Life is changing quickly for the native Inuit people of the Canadian Arctic.
The territory of Nunavut lies in the northernmost reaches of the globe. Iqaluit, the capital, is just 200 miles south of the Arctic Circle. And it’s warming at twice the global rate. There are now shrubs where once there was only ice. The town's buildings were designed to stand on permafrost, and now, as the ground thaws, those structures — as well as roads and runways — are sinking and wearing away.
While those daily reminders are the new normal in the north, politicians are still trying to figure out how to curb emissions and tax polluters. In May 2015, the conservative government under Prime Minister Stephen Harper introduced a non-binding carbon reduction plan which they submitted to the Paris Climate Agreement. The plan calls for Canada to cut emissions by 30 percent of their 2005 levels by 2030.
To accomplish that, the nation would introduce a carbon pricing plan, tax emitters, and phase out coal fired power plants. In the year and a half since Paris, a new Liberal government under Justin Trudeau has also adopted the plan. Speaking in December atparliament, Trudeau gave provinces a choice: either a carbon tax or cap and trade. Under the latter scheme a limit is set on allowable carbon emissions and companies either must pay penalties for exceeding that limit or can sell off credits if they are under. The national carbon tax would start at $10 per ton in 2018, and rise each year to $50 per ton in 2022.
“If neither price nor cap and trade is in place by 2018, the government of Canada will implement a price in that jurisdiction,” Trudeau said in the House of Commons to applause, and added, “Because pollution crosses borders, all provinces must do their part.”
So far, it’s been impossible to pass binding national laws in Canada because of a pushback from industry. They argue when Canada’s biggest trade partner and business competitor — the US — is one of the largest emitters of greenhouses gases in the world, implementing stringent climate policy for Canada is a political and economical gamble. Brad Wall, Saskatchewan premier, voiced his concern about Trudeau’s sweeping legislation.
“Let’s not be naive as Canadians. This is our number one, not just trading partner but competitor for investments in energy…and we need to be competitive with them,” he says.
Putting a price on carbon threatens cross-border industry for Canadians if Americans don’t adopt the same price.
“Those businesses argue that this will put us at a competitive disadvantage with the election of the Trump government," says Kathryn Harrison, a professor of political science at the University of British Columbia. "And so, we can expect greater political opposition to Trudeau’s agenda.”
But some of North America’s most progressive climate actions are happening at the province-level; and they’re even pairing up with US states. British Columbia adopted a carbon tax. The government of Quebec joined a cap and trade program with California. Ontario, which has already phased out coal fired power, is set to follow.

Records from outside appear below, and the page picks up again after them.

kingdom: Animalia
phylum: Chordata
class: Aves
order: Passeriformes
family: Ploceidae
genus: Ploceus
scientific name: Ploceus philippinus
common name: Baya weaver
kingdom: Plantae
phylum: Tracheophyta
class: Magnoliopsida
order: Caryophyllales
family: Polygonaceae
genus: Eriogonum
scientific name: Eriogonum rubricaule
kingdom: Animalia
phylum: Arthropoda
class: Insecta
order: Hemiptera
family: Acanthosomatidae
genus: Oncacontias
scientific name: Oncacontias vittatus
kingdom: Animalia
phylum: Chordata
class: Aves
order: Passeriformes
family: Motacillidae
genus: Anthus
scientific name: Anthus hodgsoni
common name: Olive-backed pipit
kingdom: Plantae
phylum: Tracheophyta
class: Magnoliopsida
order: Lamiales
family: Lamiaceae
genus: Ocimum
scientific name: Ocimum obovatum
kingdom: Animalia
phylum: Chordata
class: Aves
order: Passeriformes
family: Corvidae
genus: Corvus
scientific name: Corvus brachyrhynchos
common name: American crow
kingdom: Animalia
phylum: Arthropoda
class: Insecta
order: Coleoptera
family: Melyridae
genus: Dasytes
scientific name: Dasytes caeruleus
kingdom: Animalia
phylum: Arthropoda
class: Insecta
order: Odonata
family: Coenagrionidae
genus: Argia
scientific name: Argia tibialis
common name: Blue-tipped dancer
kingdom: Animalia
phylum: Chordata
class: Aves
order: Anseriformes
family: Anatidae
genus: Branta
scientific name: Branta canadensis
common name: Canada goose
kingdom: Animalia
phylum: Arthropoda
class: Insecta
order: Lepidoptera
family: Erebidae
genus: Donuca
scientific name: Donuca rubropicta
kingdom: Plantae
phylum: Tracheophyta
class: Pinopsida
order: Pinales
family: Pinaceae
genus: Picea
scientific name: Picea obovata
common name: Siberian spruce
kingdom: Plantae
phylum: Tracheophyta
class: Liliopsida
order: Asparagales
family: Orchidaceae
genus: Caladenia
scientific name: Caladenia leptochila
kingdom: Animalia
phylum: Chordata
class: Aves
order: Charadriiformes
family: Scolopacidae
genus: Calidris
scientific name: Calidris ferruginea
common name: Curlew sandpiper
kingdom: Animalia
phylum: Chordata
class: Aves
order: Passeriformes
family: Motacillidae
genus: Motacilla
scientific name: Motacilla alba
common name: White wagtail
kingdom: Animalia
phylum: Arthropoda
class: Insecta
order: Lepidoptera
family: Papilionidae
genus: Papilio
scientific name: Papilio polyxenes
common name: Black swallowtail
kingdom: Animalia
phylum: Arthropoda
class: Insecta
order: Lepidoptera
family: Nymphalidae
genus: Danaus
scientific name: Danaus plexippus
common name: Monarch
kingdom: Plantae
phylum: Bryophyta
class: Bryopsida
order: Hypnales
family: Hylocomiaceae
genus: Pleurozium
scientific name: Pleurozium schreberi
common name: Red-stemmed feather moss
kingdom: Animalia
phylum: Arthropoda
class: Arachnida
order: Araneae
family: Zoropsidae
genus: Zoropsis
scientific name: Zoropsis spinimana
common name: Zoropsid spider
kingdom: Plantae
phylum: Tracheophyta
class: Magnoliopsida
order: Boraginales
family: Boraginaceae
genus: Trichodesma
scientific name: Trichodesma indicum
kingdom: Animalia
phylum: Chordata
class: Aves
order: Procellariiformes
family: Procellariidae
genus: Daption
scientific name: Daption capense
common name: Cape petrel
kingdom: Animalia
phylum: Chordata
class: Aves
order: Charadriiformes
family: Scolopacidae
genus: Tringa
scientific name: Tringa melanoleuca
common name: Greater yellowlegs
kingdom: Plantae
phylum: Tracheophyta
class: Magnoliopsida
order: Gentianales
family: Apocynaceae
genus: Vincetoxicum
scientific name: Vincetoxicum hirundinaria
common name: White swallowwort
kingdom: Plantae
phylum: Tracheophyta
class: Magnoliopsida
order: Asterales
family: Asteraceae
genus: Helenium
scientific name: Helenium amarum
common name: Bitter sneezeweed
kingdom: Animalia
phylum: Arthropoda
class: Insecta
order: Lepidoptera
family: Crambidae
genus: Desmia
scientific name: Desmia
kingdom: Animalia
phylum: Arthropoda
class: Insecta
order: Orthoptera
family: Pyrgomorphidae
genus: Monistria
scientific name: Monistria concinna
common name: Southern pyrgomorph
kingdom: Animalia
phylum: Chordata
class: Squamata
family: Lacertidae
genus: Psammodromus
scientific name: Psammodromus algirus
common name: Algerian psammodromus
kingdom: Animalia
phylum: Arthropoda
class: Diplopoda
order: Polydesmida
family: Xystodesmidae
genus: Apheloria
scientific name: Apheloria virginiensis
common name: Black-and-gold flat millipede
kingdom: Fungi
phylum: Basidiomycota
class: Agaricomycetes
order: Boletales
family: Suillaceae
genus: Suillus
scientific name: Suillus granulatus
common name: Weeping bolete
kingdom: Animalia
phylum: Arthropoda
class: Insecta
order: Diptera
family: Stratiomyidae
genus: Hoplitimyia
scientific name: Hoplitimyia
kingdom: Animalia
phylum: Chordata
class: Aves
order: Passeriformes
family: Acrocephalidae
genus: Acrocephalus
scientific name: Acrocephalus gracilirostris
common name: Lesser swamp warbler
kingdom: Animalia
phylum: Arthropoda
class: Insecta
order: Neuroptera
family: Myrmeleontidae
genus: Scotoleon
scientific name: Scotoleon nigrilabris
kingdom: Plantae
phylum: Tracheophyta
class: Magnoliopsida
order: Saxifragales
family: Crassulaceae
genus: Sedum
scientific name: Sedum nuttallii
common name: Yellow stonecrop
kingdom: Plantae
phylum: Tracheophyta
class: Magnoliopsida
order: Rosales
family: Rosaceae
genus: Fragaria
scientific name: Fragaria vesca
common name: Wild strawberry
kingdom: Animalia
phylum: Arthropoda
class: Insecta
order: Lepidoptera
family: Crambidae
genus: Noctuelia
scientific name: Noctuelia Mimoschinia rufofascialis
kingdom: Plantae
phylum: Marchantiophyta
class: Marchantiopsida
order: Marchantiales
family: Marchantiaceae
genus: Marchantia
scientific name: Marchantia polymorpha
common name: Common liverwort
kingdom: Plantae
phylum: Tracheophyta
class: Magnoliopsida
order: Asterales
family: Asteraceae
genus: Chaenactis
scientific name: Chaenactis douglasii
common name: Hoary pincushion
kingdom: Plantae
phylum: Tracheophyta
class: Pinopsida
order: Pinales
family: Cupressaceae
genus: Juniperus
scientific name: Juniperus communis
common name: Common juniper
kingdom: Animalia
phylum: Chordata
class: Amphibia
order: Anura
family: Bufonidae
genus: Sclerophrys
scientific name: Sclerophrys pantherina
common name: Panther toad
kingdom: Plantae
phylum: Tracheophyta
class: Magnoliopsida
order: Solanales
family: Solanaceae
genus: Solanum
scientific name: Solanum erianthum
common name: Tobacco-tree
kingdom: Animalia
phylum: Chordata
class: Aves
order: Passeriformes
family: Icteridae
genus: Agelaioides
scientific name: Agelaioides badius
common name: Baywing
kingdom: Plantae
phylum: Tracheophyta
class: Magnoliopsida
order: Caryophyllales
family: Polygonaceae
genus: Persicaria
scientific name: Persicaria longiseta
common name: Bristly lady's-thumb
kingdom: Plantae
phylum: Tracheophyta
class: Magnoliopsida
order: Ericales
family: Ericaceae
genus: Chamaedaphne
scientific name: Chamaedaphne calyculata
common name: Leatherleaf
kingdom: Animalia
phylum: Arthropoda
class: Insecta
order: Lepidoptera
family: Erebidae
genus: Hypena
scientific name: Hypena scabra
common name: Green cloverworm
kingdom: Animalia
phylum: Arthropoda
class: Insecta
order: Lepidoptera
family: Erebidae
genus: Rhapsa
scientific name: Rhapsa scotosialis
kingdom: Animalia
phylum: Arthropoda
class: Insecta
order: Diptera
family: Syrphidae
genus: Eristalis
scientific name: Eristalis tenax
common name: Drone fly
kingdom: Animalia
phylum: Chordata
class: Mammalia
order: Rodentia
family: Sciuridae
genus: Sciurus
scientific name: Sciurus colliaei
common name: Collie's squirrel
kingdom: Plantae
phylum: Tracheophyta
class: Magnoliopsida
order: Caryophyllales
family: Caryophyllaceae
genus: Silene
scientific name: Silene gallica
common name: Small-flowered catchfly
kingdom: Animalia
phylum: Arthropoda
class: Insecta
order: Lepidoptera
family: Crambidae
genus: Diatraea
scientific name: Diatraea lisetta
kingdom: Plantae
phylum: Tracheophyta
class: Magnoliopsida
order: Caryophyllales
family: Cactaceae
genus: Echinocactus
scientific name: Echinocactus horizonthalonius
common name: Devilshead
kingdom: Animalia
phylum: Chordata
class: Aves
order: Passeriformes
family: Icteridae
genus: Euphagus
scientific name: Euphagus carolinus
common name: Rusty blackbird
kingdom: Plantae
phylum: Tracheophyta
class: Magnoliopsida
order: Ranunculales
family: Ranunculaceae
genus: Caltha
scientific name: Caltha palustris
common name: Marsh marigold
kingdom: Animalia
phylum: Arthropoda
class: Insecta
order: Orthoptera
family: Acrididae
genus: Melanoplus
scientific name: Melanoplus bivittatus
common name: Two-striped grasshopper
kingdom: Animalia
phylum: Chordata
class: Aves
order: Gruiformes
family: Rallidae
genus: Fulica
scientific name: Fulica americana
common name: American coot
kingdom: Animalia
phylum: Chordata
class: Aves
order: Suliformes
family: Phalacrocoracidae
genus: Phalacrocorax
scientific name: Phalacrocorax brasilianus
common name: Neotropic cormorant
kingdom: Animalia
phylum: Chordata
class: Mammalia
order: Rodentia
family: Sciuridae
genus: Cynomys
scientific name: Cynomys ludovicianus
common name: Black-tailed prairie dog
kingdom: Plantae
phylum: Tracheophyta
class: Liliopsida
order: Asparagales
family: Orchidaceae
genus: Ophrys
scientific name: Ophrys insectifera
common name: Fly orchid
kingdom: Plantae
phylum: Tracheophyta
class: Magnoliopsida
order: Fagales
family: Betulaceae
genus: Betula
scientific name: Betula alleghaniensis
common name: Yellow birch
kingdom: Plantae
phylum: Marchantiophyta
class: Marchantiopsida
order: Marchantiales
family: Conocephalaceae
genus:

Moreover, the Paris climate agreement, which Canada ratified, has also encouraged the government to move towards emissions reduction. Pro-environment Parliamentarian Linda Duncan, says despite the Paris agreement not being binding, “we will be holding the government’s feet to the fire to actually be taking action.” She represents citizens in Edmonton, Alberta, the biggest city next to Canada’s oil fields. Her province is diversifying toward green energy and while she says the federal government is mouthing the right policies, “too much action to deliver on climate reductions are downloaded to the provinces and municipalities.”
Her calls for action have taken a new urgency in Canada’s Arctic regions. In Iqaluit, if sagging streets and runways aren’t bad enough, they have a brand new threat to worry about as well: Some uranium mining companies are concerned about thawing soil releasing unsafe levels of radiation.